# What needs to be done:
Count the lines in the records below that contain the string "team", matching case exactly, and give only that number.

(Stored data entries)
>>>

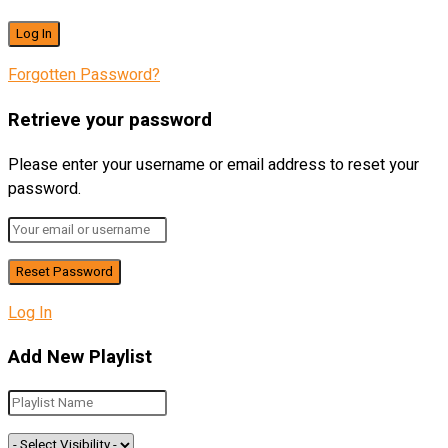
Forgotten Password?
Retrieve your password
Please enter your username or email address to reset your
password.
Log In
Add New Playlist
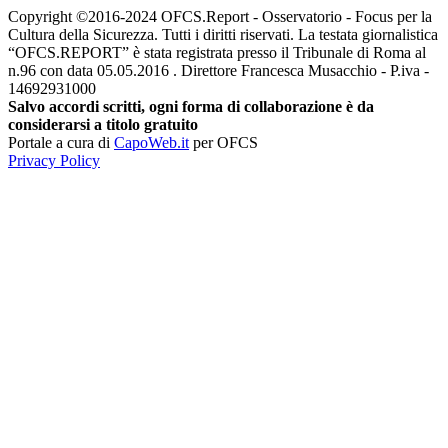
Copyright ©2016-2024 OFCS.Report - Osservatorio - Focus per la
Cultura della Sicurezza. Tutti i diritti riservati. La testata giornalistica
“OFCS.REPORT” è stata registrata presso il Tribunale di Roma al
n.96 con data 05.05.2016 . Direttore Francesca Musacchio - P.iva -
14692931000
Salvo accordi scritti, ogni forma di collaborazione è da
considerarsi a titolo gratuito
Portale a cura di
CapoWeb.it
per OFCS
Privacy Policy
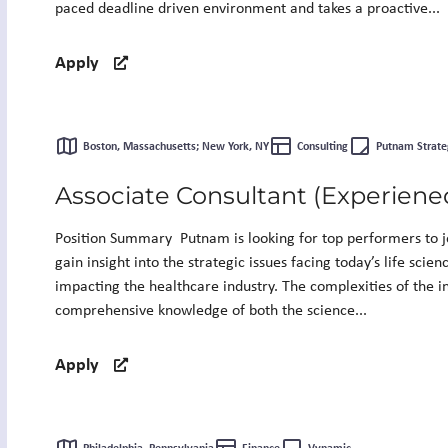
paced deadline driven environment and takes a proactive...
Apply
Boston, Massachusetts; New York, NY
Consulting
Putnam Strate
Associate Consultant (Experiene
Position Summary Putnam is looking for top performers to jo
gain insight into the strategic issues facing today’s life scie
impacting the healthcare industry. The complexities of the i
comprehensive knowledge of both the science...
Apply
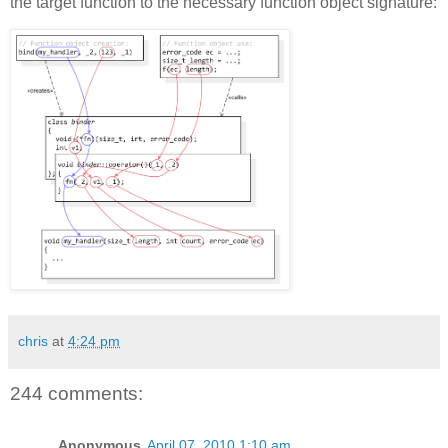
the target function to the necessary function object signature:
chris
at
4:24 pm
244 comments:
Anonymous
April 07, 2010 1:10 am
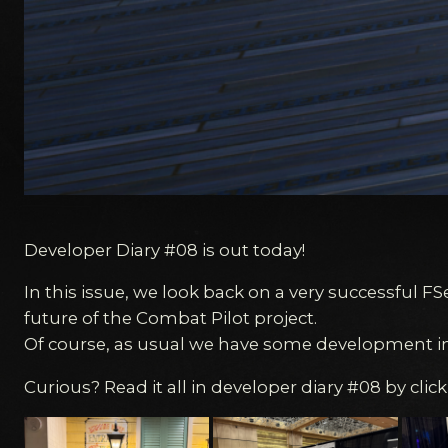
Developer Diary #08 is out today!
In this issue, we look back on a very successful F
future of the Combat Pilot project.
Of course, as usual we have some development i
Curious? Read it all in developer diary #08 by clic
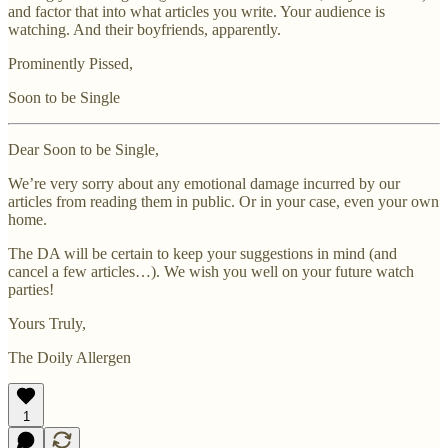
and factor that into what articles you write. Your audience is
watching. And their boyfriends, apparently.
Prominently Pissed,
Soon to be Single
Dear Soon to be Single,
We’re very sorry about any emotional damage incurred by our
articles from reading them in public. Or in your case, even your own
home.
The DA will be certain to keep your suggestions in mind (and
cancel a few articles…). We wish you well on your future watch
parties!
Yours Truly,
The Doily Allergen
1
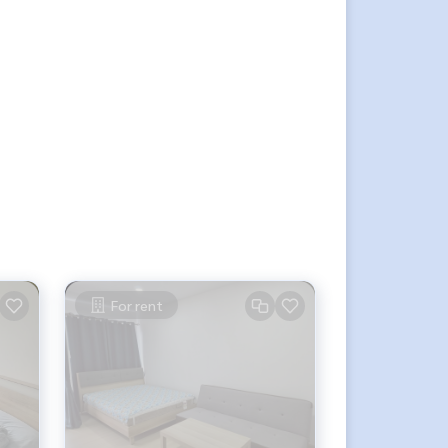
For rent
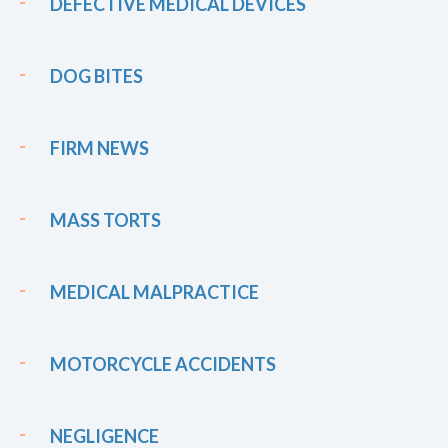
DEFECTIVE MEDICAL DEVICES
DOG BITES
FIRM NEWS
MASS TORTS
MEDICAL MALPRACTICE
MOTORCYCLE ACCIDENTS
NEGLIGENCE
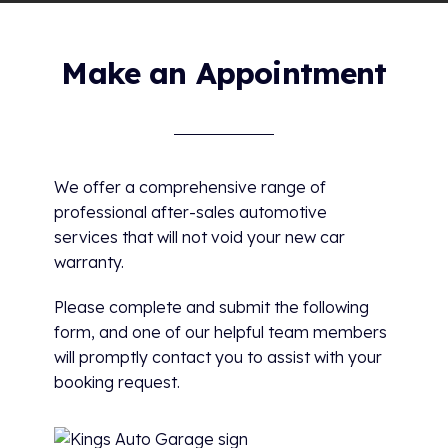
Make an Appointment
We offer a comprehensive range of
professional after-sales automotive
services that will not void your new car
warranty.
Please complete and submit the following
form, and one of our helpful team members
will promptly contact you to assist with your
booking request.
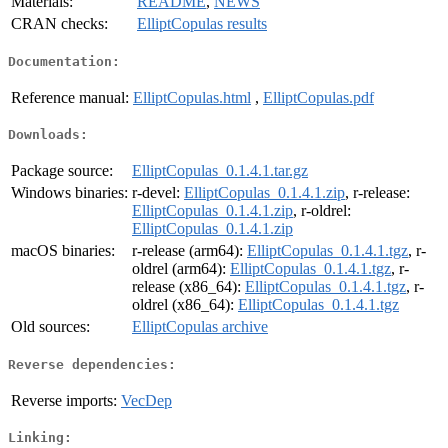
Materials:
README
,
NEWS
CRAN checks:
ElliptCopulas results
Documentation:
Reference manual:
ElliptCopulas.html
,
ElliptCopulas.pdf
Downloads:
Package source:
ElliptCopulas_0.1.4.1.tar.gz
Windows binaries:
r-devel:
ElliptCopulas_0.1.4.1.zip
, r-release:
ElliptCopulas_0.1.4.1.zip
, r-oldrel:
ElliptCopulas_0.1.4.1.zip
macOS binaries:
r-release (arm64):
ElliptCopulas_0.1.4.1.tgz
, r-
oldrel (arm64):
ElliptCopulas_0.1.4.1.tgz
, r-
release (x86_64):
ElliptCopulas_0.1.4.1.tgz
, r-
oldrel (x86_64):
ElliptCopulas_0.1.4.1.tgz
Old sources:
ElliptCopulas archive
Reverse dependencies:
Reverse imports:
VecDep
Linking:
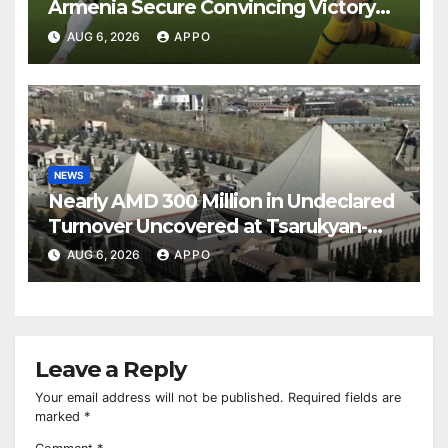
Armenia Secure Convincing Victory
Over Shamrock Rovers 2-0
AUG 6, 2026
APPO
NEWS
Nearly AMD 300 Million in Undeclared
Turnover Uncovered at Tsarukyan-
Owned Entertainment Center
AUG 6, 2026
APPO
Leave a Reply
Your email address will not be published.
Required fields are
marked
*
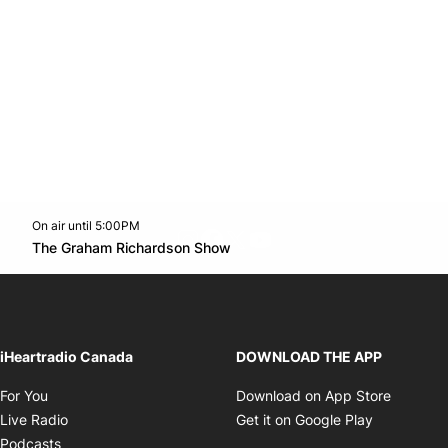
On air until 5:00PM
footer-block.instagram-link
Facebook page
Twitter feed
footer-block.youtube-l
Opens in new window
The Graham Richardson Show
Opens in new window
iHeartradio Canada
DOWNLOAD THE APP
Opens in new window
Opens i
For You
Download on App Store
Opens in new window
Opens in 
Live Radio
Get it on Google Play
Opens in new window
Podcasts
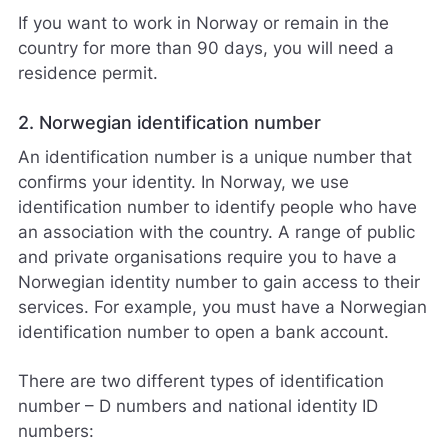
If you want to work in Norway or remain in the
country for more than 90 days, you will need a
residence permit.
2. Norwegian identification number
An identification number is a unique number that
confirms your identity. In Norway, we use
identification number to identify people who have
an association with the country. A range of public
and private organisations require you to have a
Norwegian identity number to gain access to their
services. For example, you must have a Norwegian
identification number to open a bank account.
There are two different types of identification
number – D numbers and national identity ID
numbers:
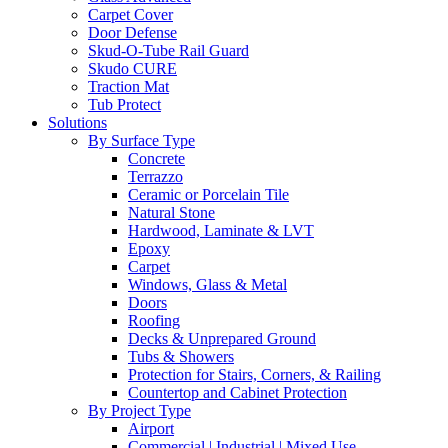
Carpet Cover
Door Defense
Skud-O-Tube Rail Guard
Skudo CURE
Traction Mat
Tub Protect
Solutions
By Surface Type
Concrete
Terrazzo
Ceramic or Porcelain Tile
Natural Stone
Hardwood, Laminate & LVT
Epoxy
Carpet
Windows, Glass & Metal
Doors
Roofing
Decks & Unprepared Ground
Tubs & Showers
Protection for Stairs, Corners, & Railing
Countertop and Cabinet Protection
By Project Type
Airport
Commercial | Industrial | Mixed Use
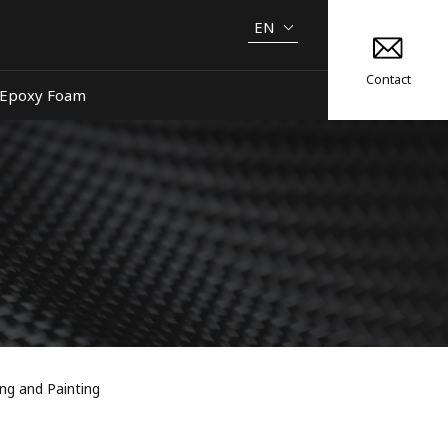
EN
Contact
Epoxy Foam
ng and Painting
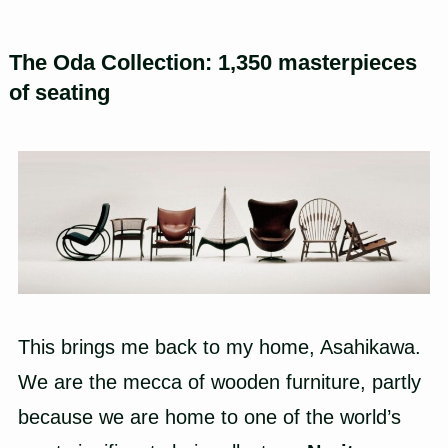
The Oda Collection: 1,350 masterpieces
of seating
This brings me back to my home, Asahikawa.
We are the mecca of wooden furniture, partly
because we are home to one of the world’s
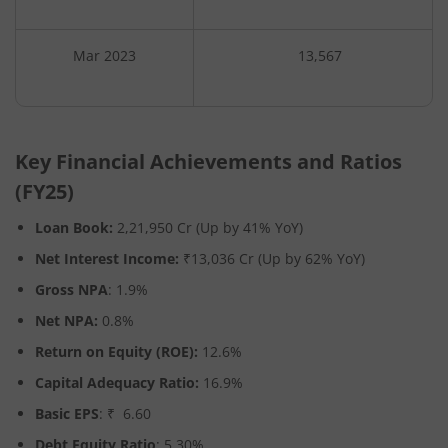
Mar 2023
13,567
Key Financial Achievements and Ratios
(FY25)
Loan Book:
2,21,950 Cr (Up by 41% YoY)
Net Interest Income:
₹13,036 Cr
(Up by 62% YoY)
Gross NPA
: 1.9%
Net NPA:
0.8%
Return on Equity (ROE):
12.6%
Capital Adequacy Ratio:
16.9%
Basic EPS
: ₹ 6.60
Debt Equity Ratio
: 5.30%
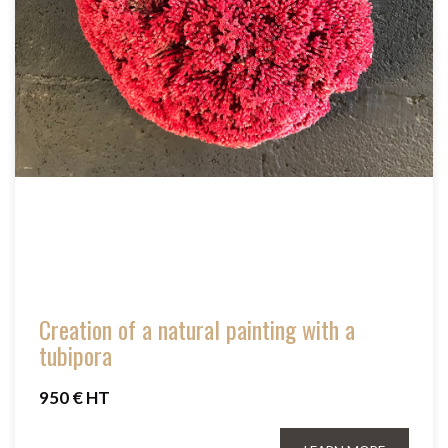
Creation of a natural painting with a
tubipora
950 € HT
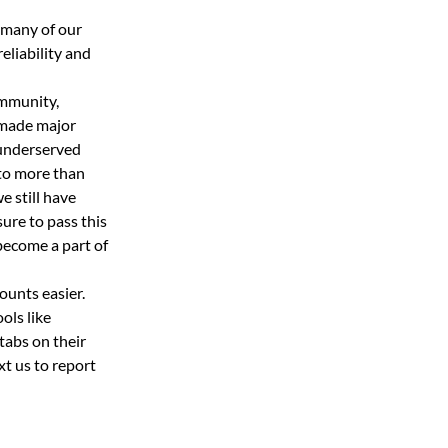
 many of our 
eliability and 
mmunity, 
 made major 
underserved 
to more than 
 still have 
sure to pass this 
ecome a part of 
ounts easier.
ls like 
abs on their 
t us to report 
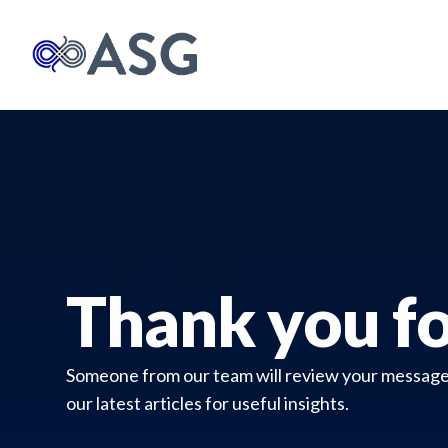
Thank you fo
Someone from our team will review your message a
our latest articles for useful insights.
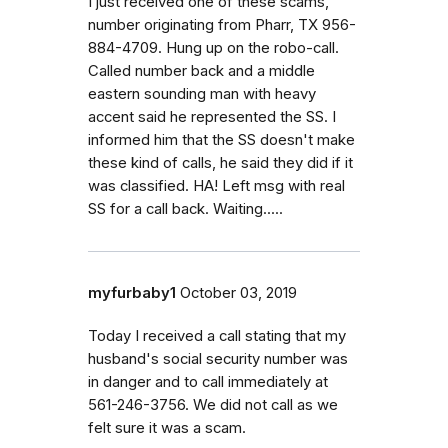
I just received one of these scams,
number originating from Pharr, TX 956-
884-4709. Hung up on the robo-call.
Called number back and a middle
eastern sounding man with heavy
accent said he represented the SS. I
informed him that the SS doesn't make
these kind of calls, he said they did if it
was classified. HA! Left msg with real
SS for a call back. Waiting.....
myfurbaby1
October 03, 2019
Today I received a call stating that my
husband's social security number was
in danger and to call immediately at
561-246-3756. We did not call as we
felt sure it was a scam.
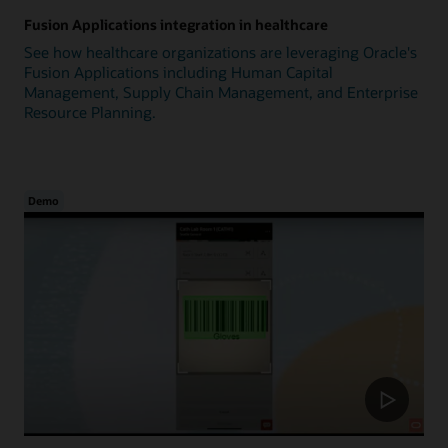
Fusion Applications integration in healthcare
See how healthcare organizations are leveraging Oracle's
Fusion Applications including Human Capital
Management, Supply Chain Management, and Enterprise
Resource Planning.
Demo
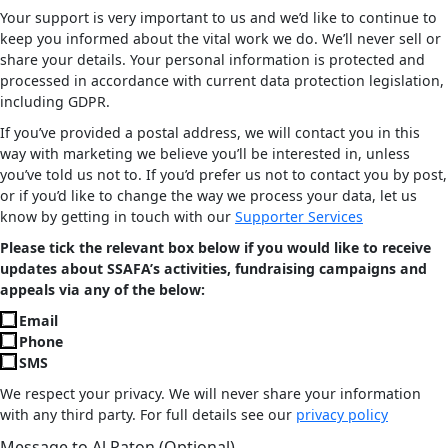
Your support is very important to us and we’d like to continue to
keep you informed about the vital work we do. We’ll never sell or
share your details. Your personal information is protected and
processed in accordance with current data protection legislation,
including GDPR.
If you’ve provided a postal address, we will contact you in this
way with marketing we believe you’ll be interested in, unless
you’ve told us not to. If you’d prefer us not to contact you by post,
or if you’d like to change the way we process your data, let us
know by getting in touch with our
Supporter Services
Please tick the relevant box below if you would like to receive
updates about SSAFA’s activities, fundraising campaigns and
appeals via any of the below:
Email
Phone
SMS
We respect your privacy. We will never share your information
with any third party. For full details see our
privacy policy
Message to Al Paton (Optional)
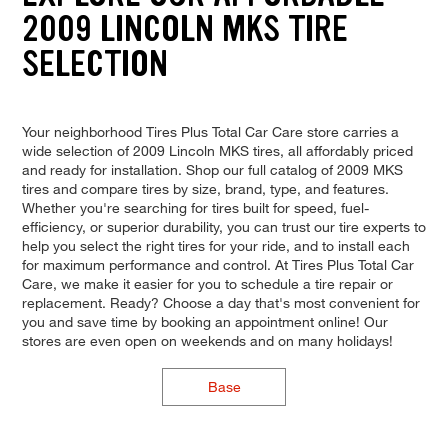
2009 LINCOLN MKS TIRE
SELECTION
Your neighborhood Tires Plus Total Car Care store carries a
wide selection of 2009 Lincoln MKS tires, all affordably priced
and ready for installation. Shop our full catalog of 2009 MKS
tires and compare tires by size, brand, type, and features.
Whether you're searching for tires built for speed, fuel-
efficiency, or superior durability, you can trust our tire experts to
help you select the right tires for your ride, and to install each
for maximum performance and control. At Tires Plus Total Car
Care, we make it easier for you to schedule a tire repair or
replacement. Ready? Choose a day that's most convenient for
you and save time by booking an appointment online! Our
stores are even open on weekends and on many holidays!
Base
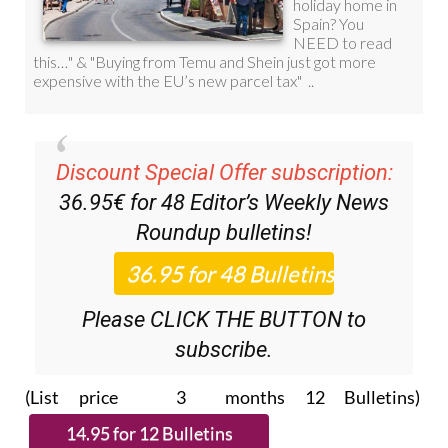
Discount Special Offer subscription:
36.95€ for 48
Editor’s Weekly News
Roundup
bulletins!
Please CLICK THE BUTTON to
subscribe.
(List price 3 months 12 Bulletins)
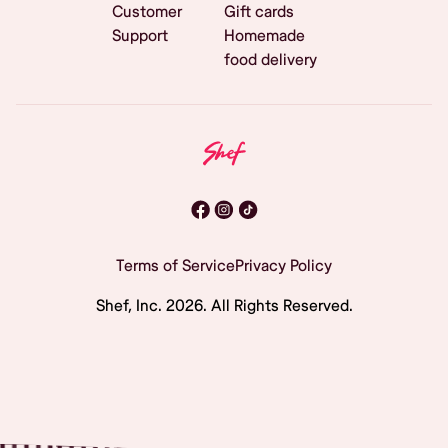
Customer
Gift cards
Support
Homemade
food delivery
Terms of Service
Privacy Policy
Shef, Inc.
2026
. All Rights Reserved.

<<<

# Task answer:
2